My colleague Jeff O’Hara with our CSA share.
The Tuesday afternoon arrival of bags of organic fruits and vegetables has turned out to be a highlight of the summer for Jeff and me. Although not certified, our farmer employs the same practices that make organic produce a healthy choice and delivers them fresh from field right to our downtown DC office.
Of course, like most enthusiastic consumers of organic food, Jeff and I have reasons besides taste and freshness for choosing it. For a start, we both value the best-known features of organic agriculture: it prohibits antibiotics and synthetic pesticides.
News reports on a study from Stanford
So what do I make of a recent, widely reported story on National Public Radio saying that a new study by Stanford University scientists means that there is “hardly any evidence at all that organic food is healthier” and implies that Jeff and I might have been duped?

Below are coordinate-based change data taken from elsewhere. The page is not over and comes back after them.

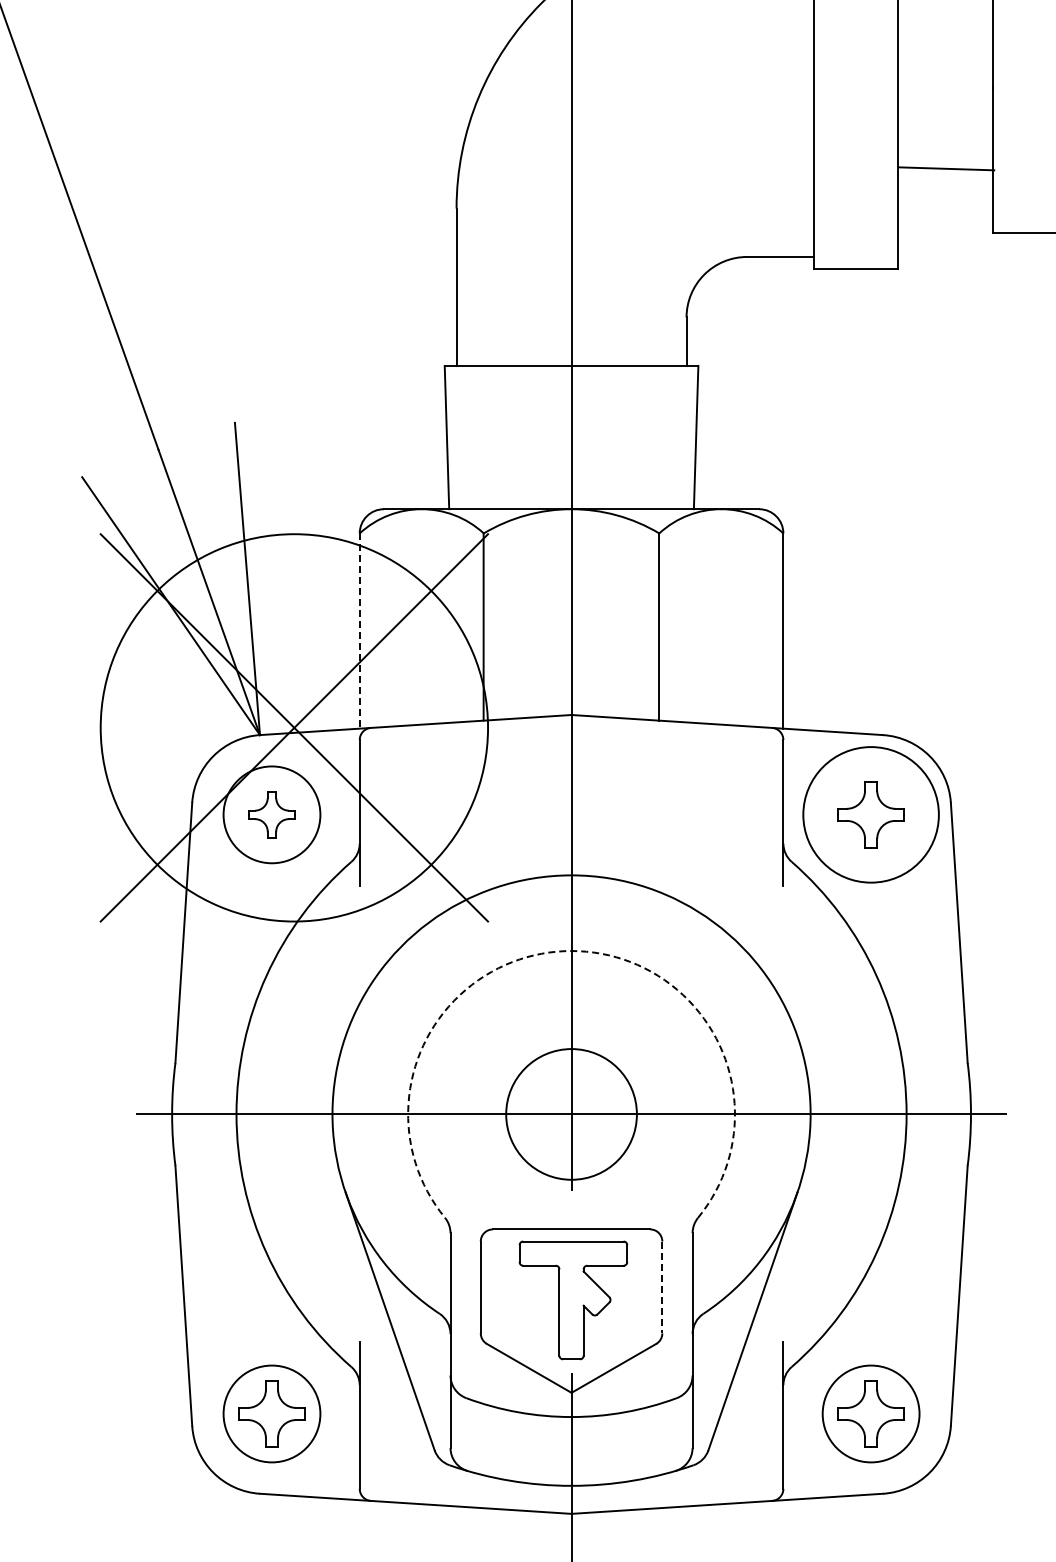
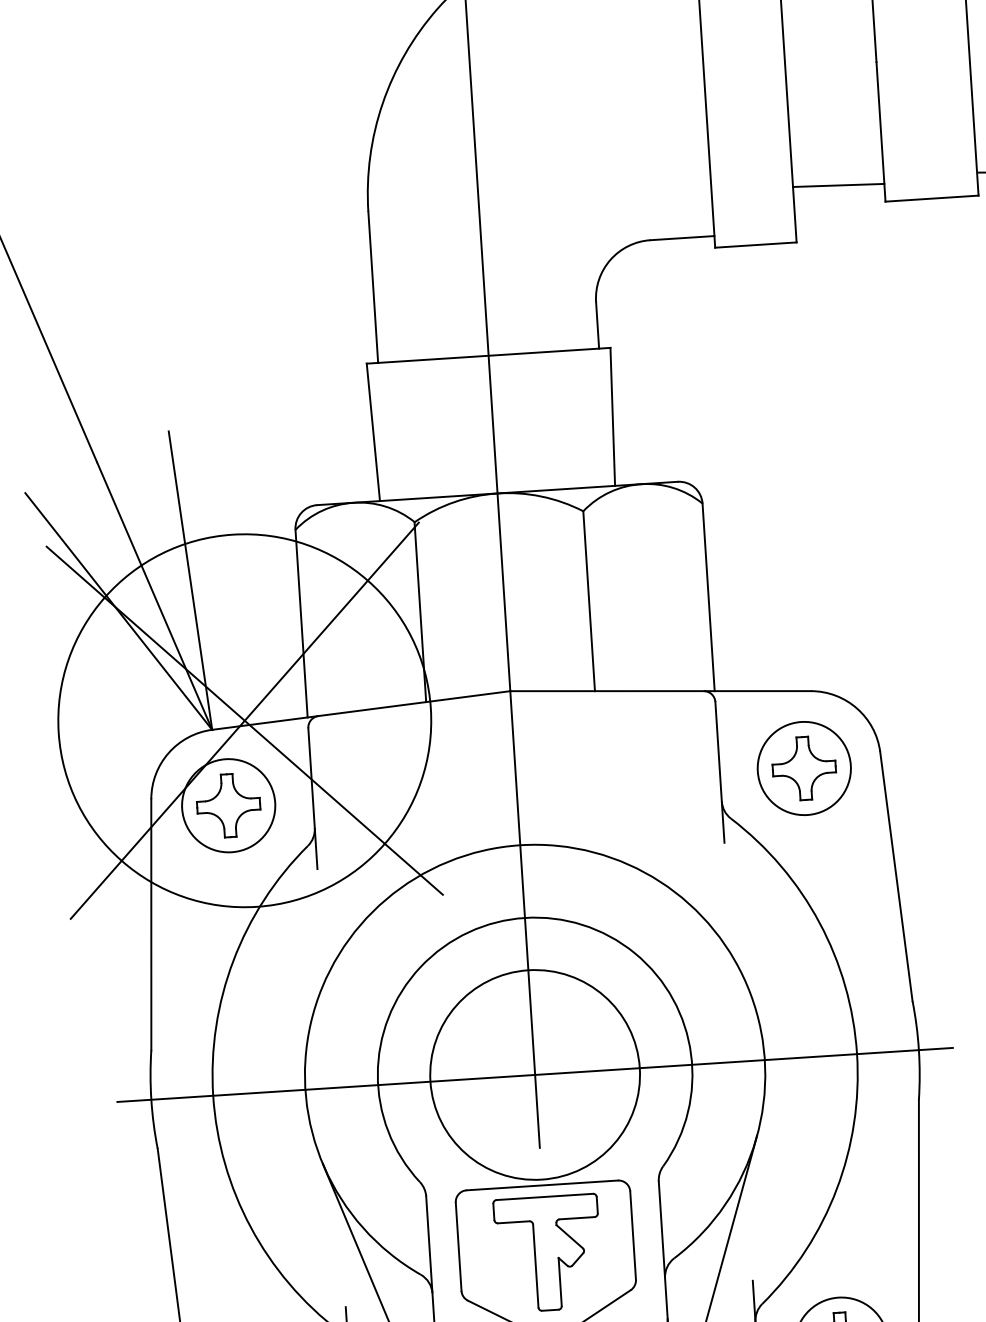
line: (946, 168) -> (838, 185), moved
line: (359, 631) -> (301, 624), dashed -> solid
part: (271, 814) -> (228, 805), size x1.43
circle: (870, 814) -> (803, 768), size x0.71
arc: (571, 951) -> (524, 918), dashed -> solid
circle: (571, 1114) -> (535, 1075), size x1.67
line: (662, 1287) -> (633, 1235), dashed -> solid

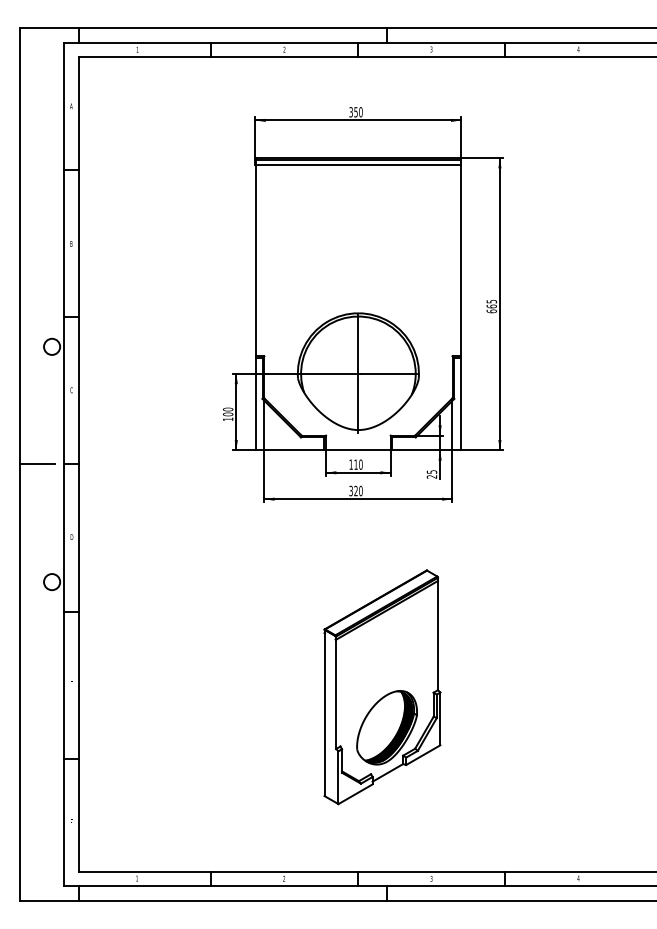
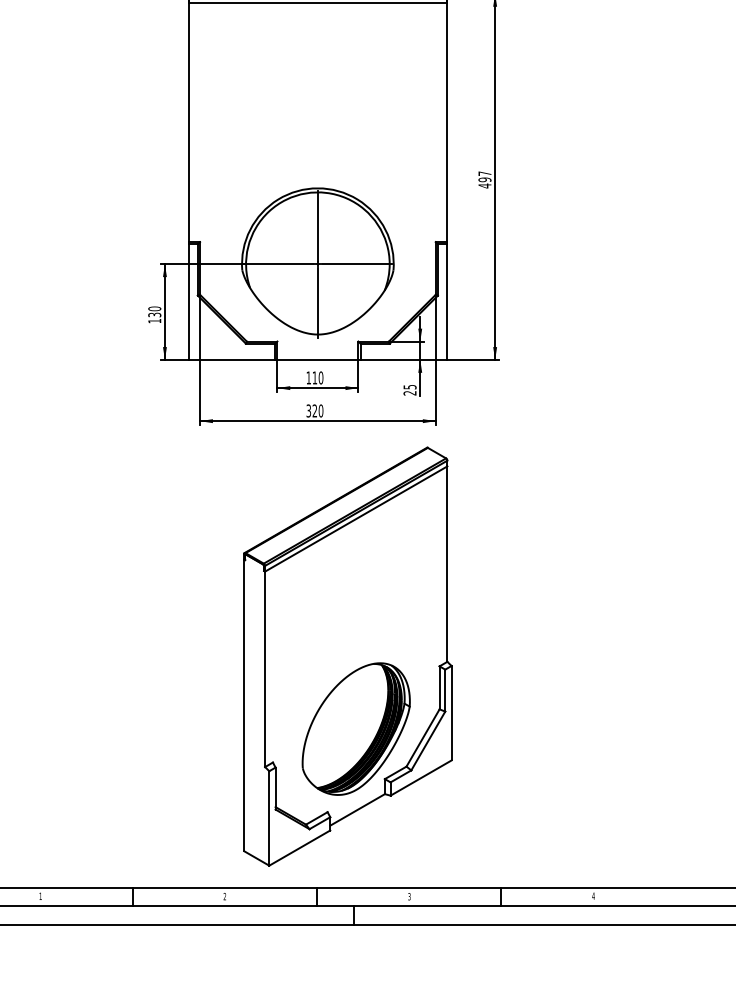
text: (491, 306) -> (484, 179), 665 -> 497
text: (228, 414) -> (155, 315), 100 -> 130
part: (382, 687) -> (348, 657), size x1.43

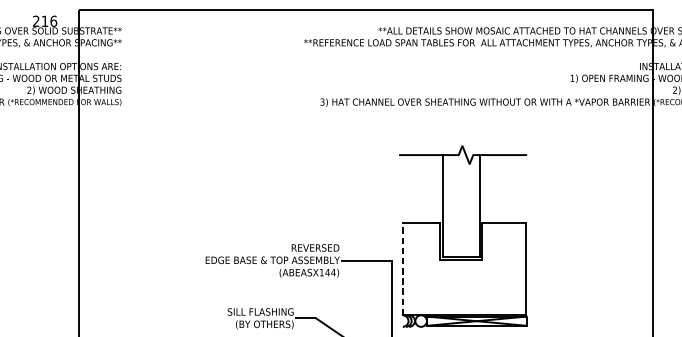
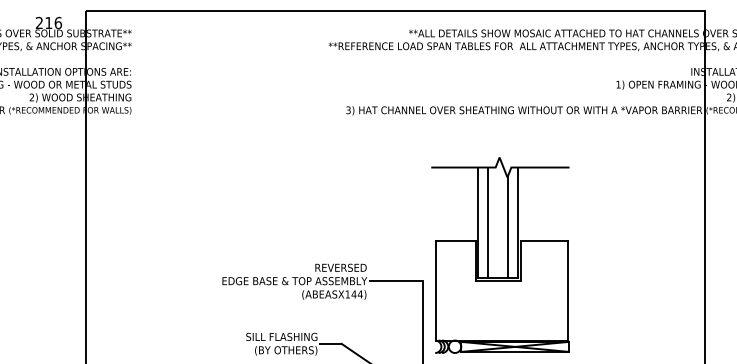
line: (452, 206) -> (488, 222), added
line: (470, 209) -> (508, 226), added
line: (403, 268) -> (435, 290), dashed -> solid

As a scientist, I am pleased to see a major meta-analysis (a study of studies) on the nutritional and safety aspects of organic food, but I found the interpretation by the authors of the study and news media disconcerting—and surprising.
The Stanford analysis confirmed that in comparison with conventional food, organic food has significantly lower pesticide levels, lower multidrug-resistant bacteria levels, and higher beneficial fat levels. In my book, that’s a pretty good case that organic food is healthier.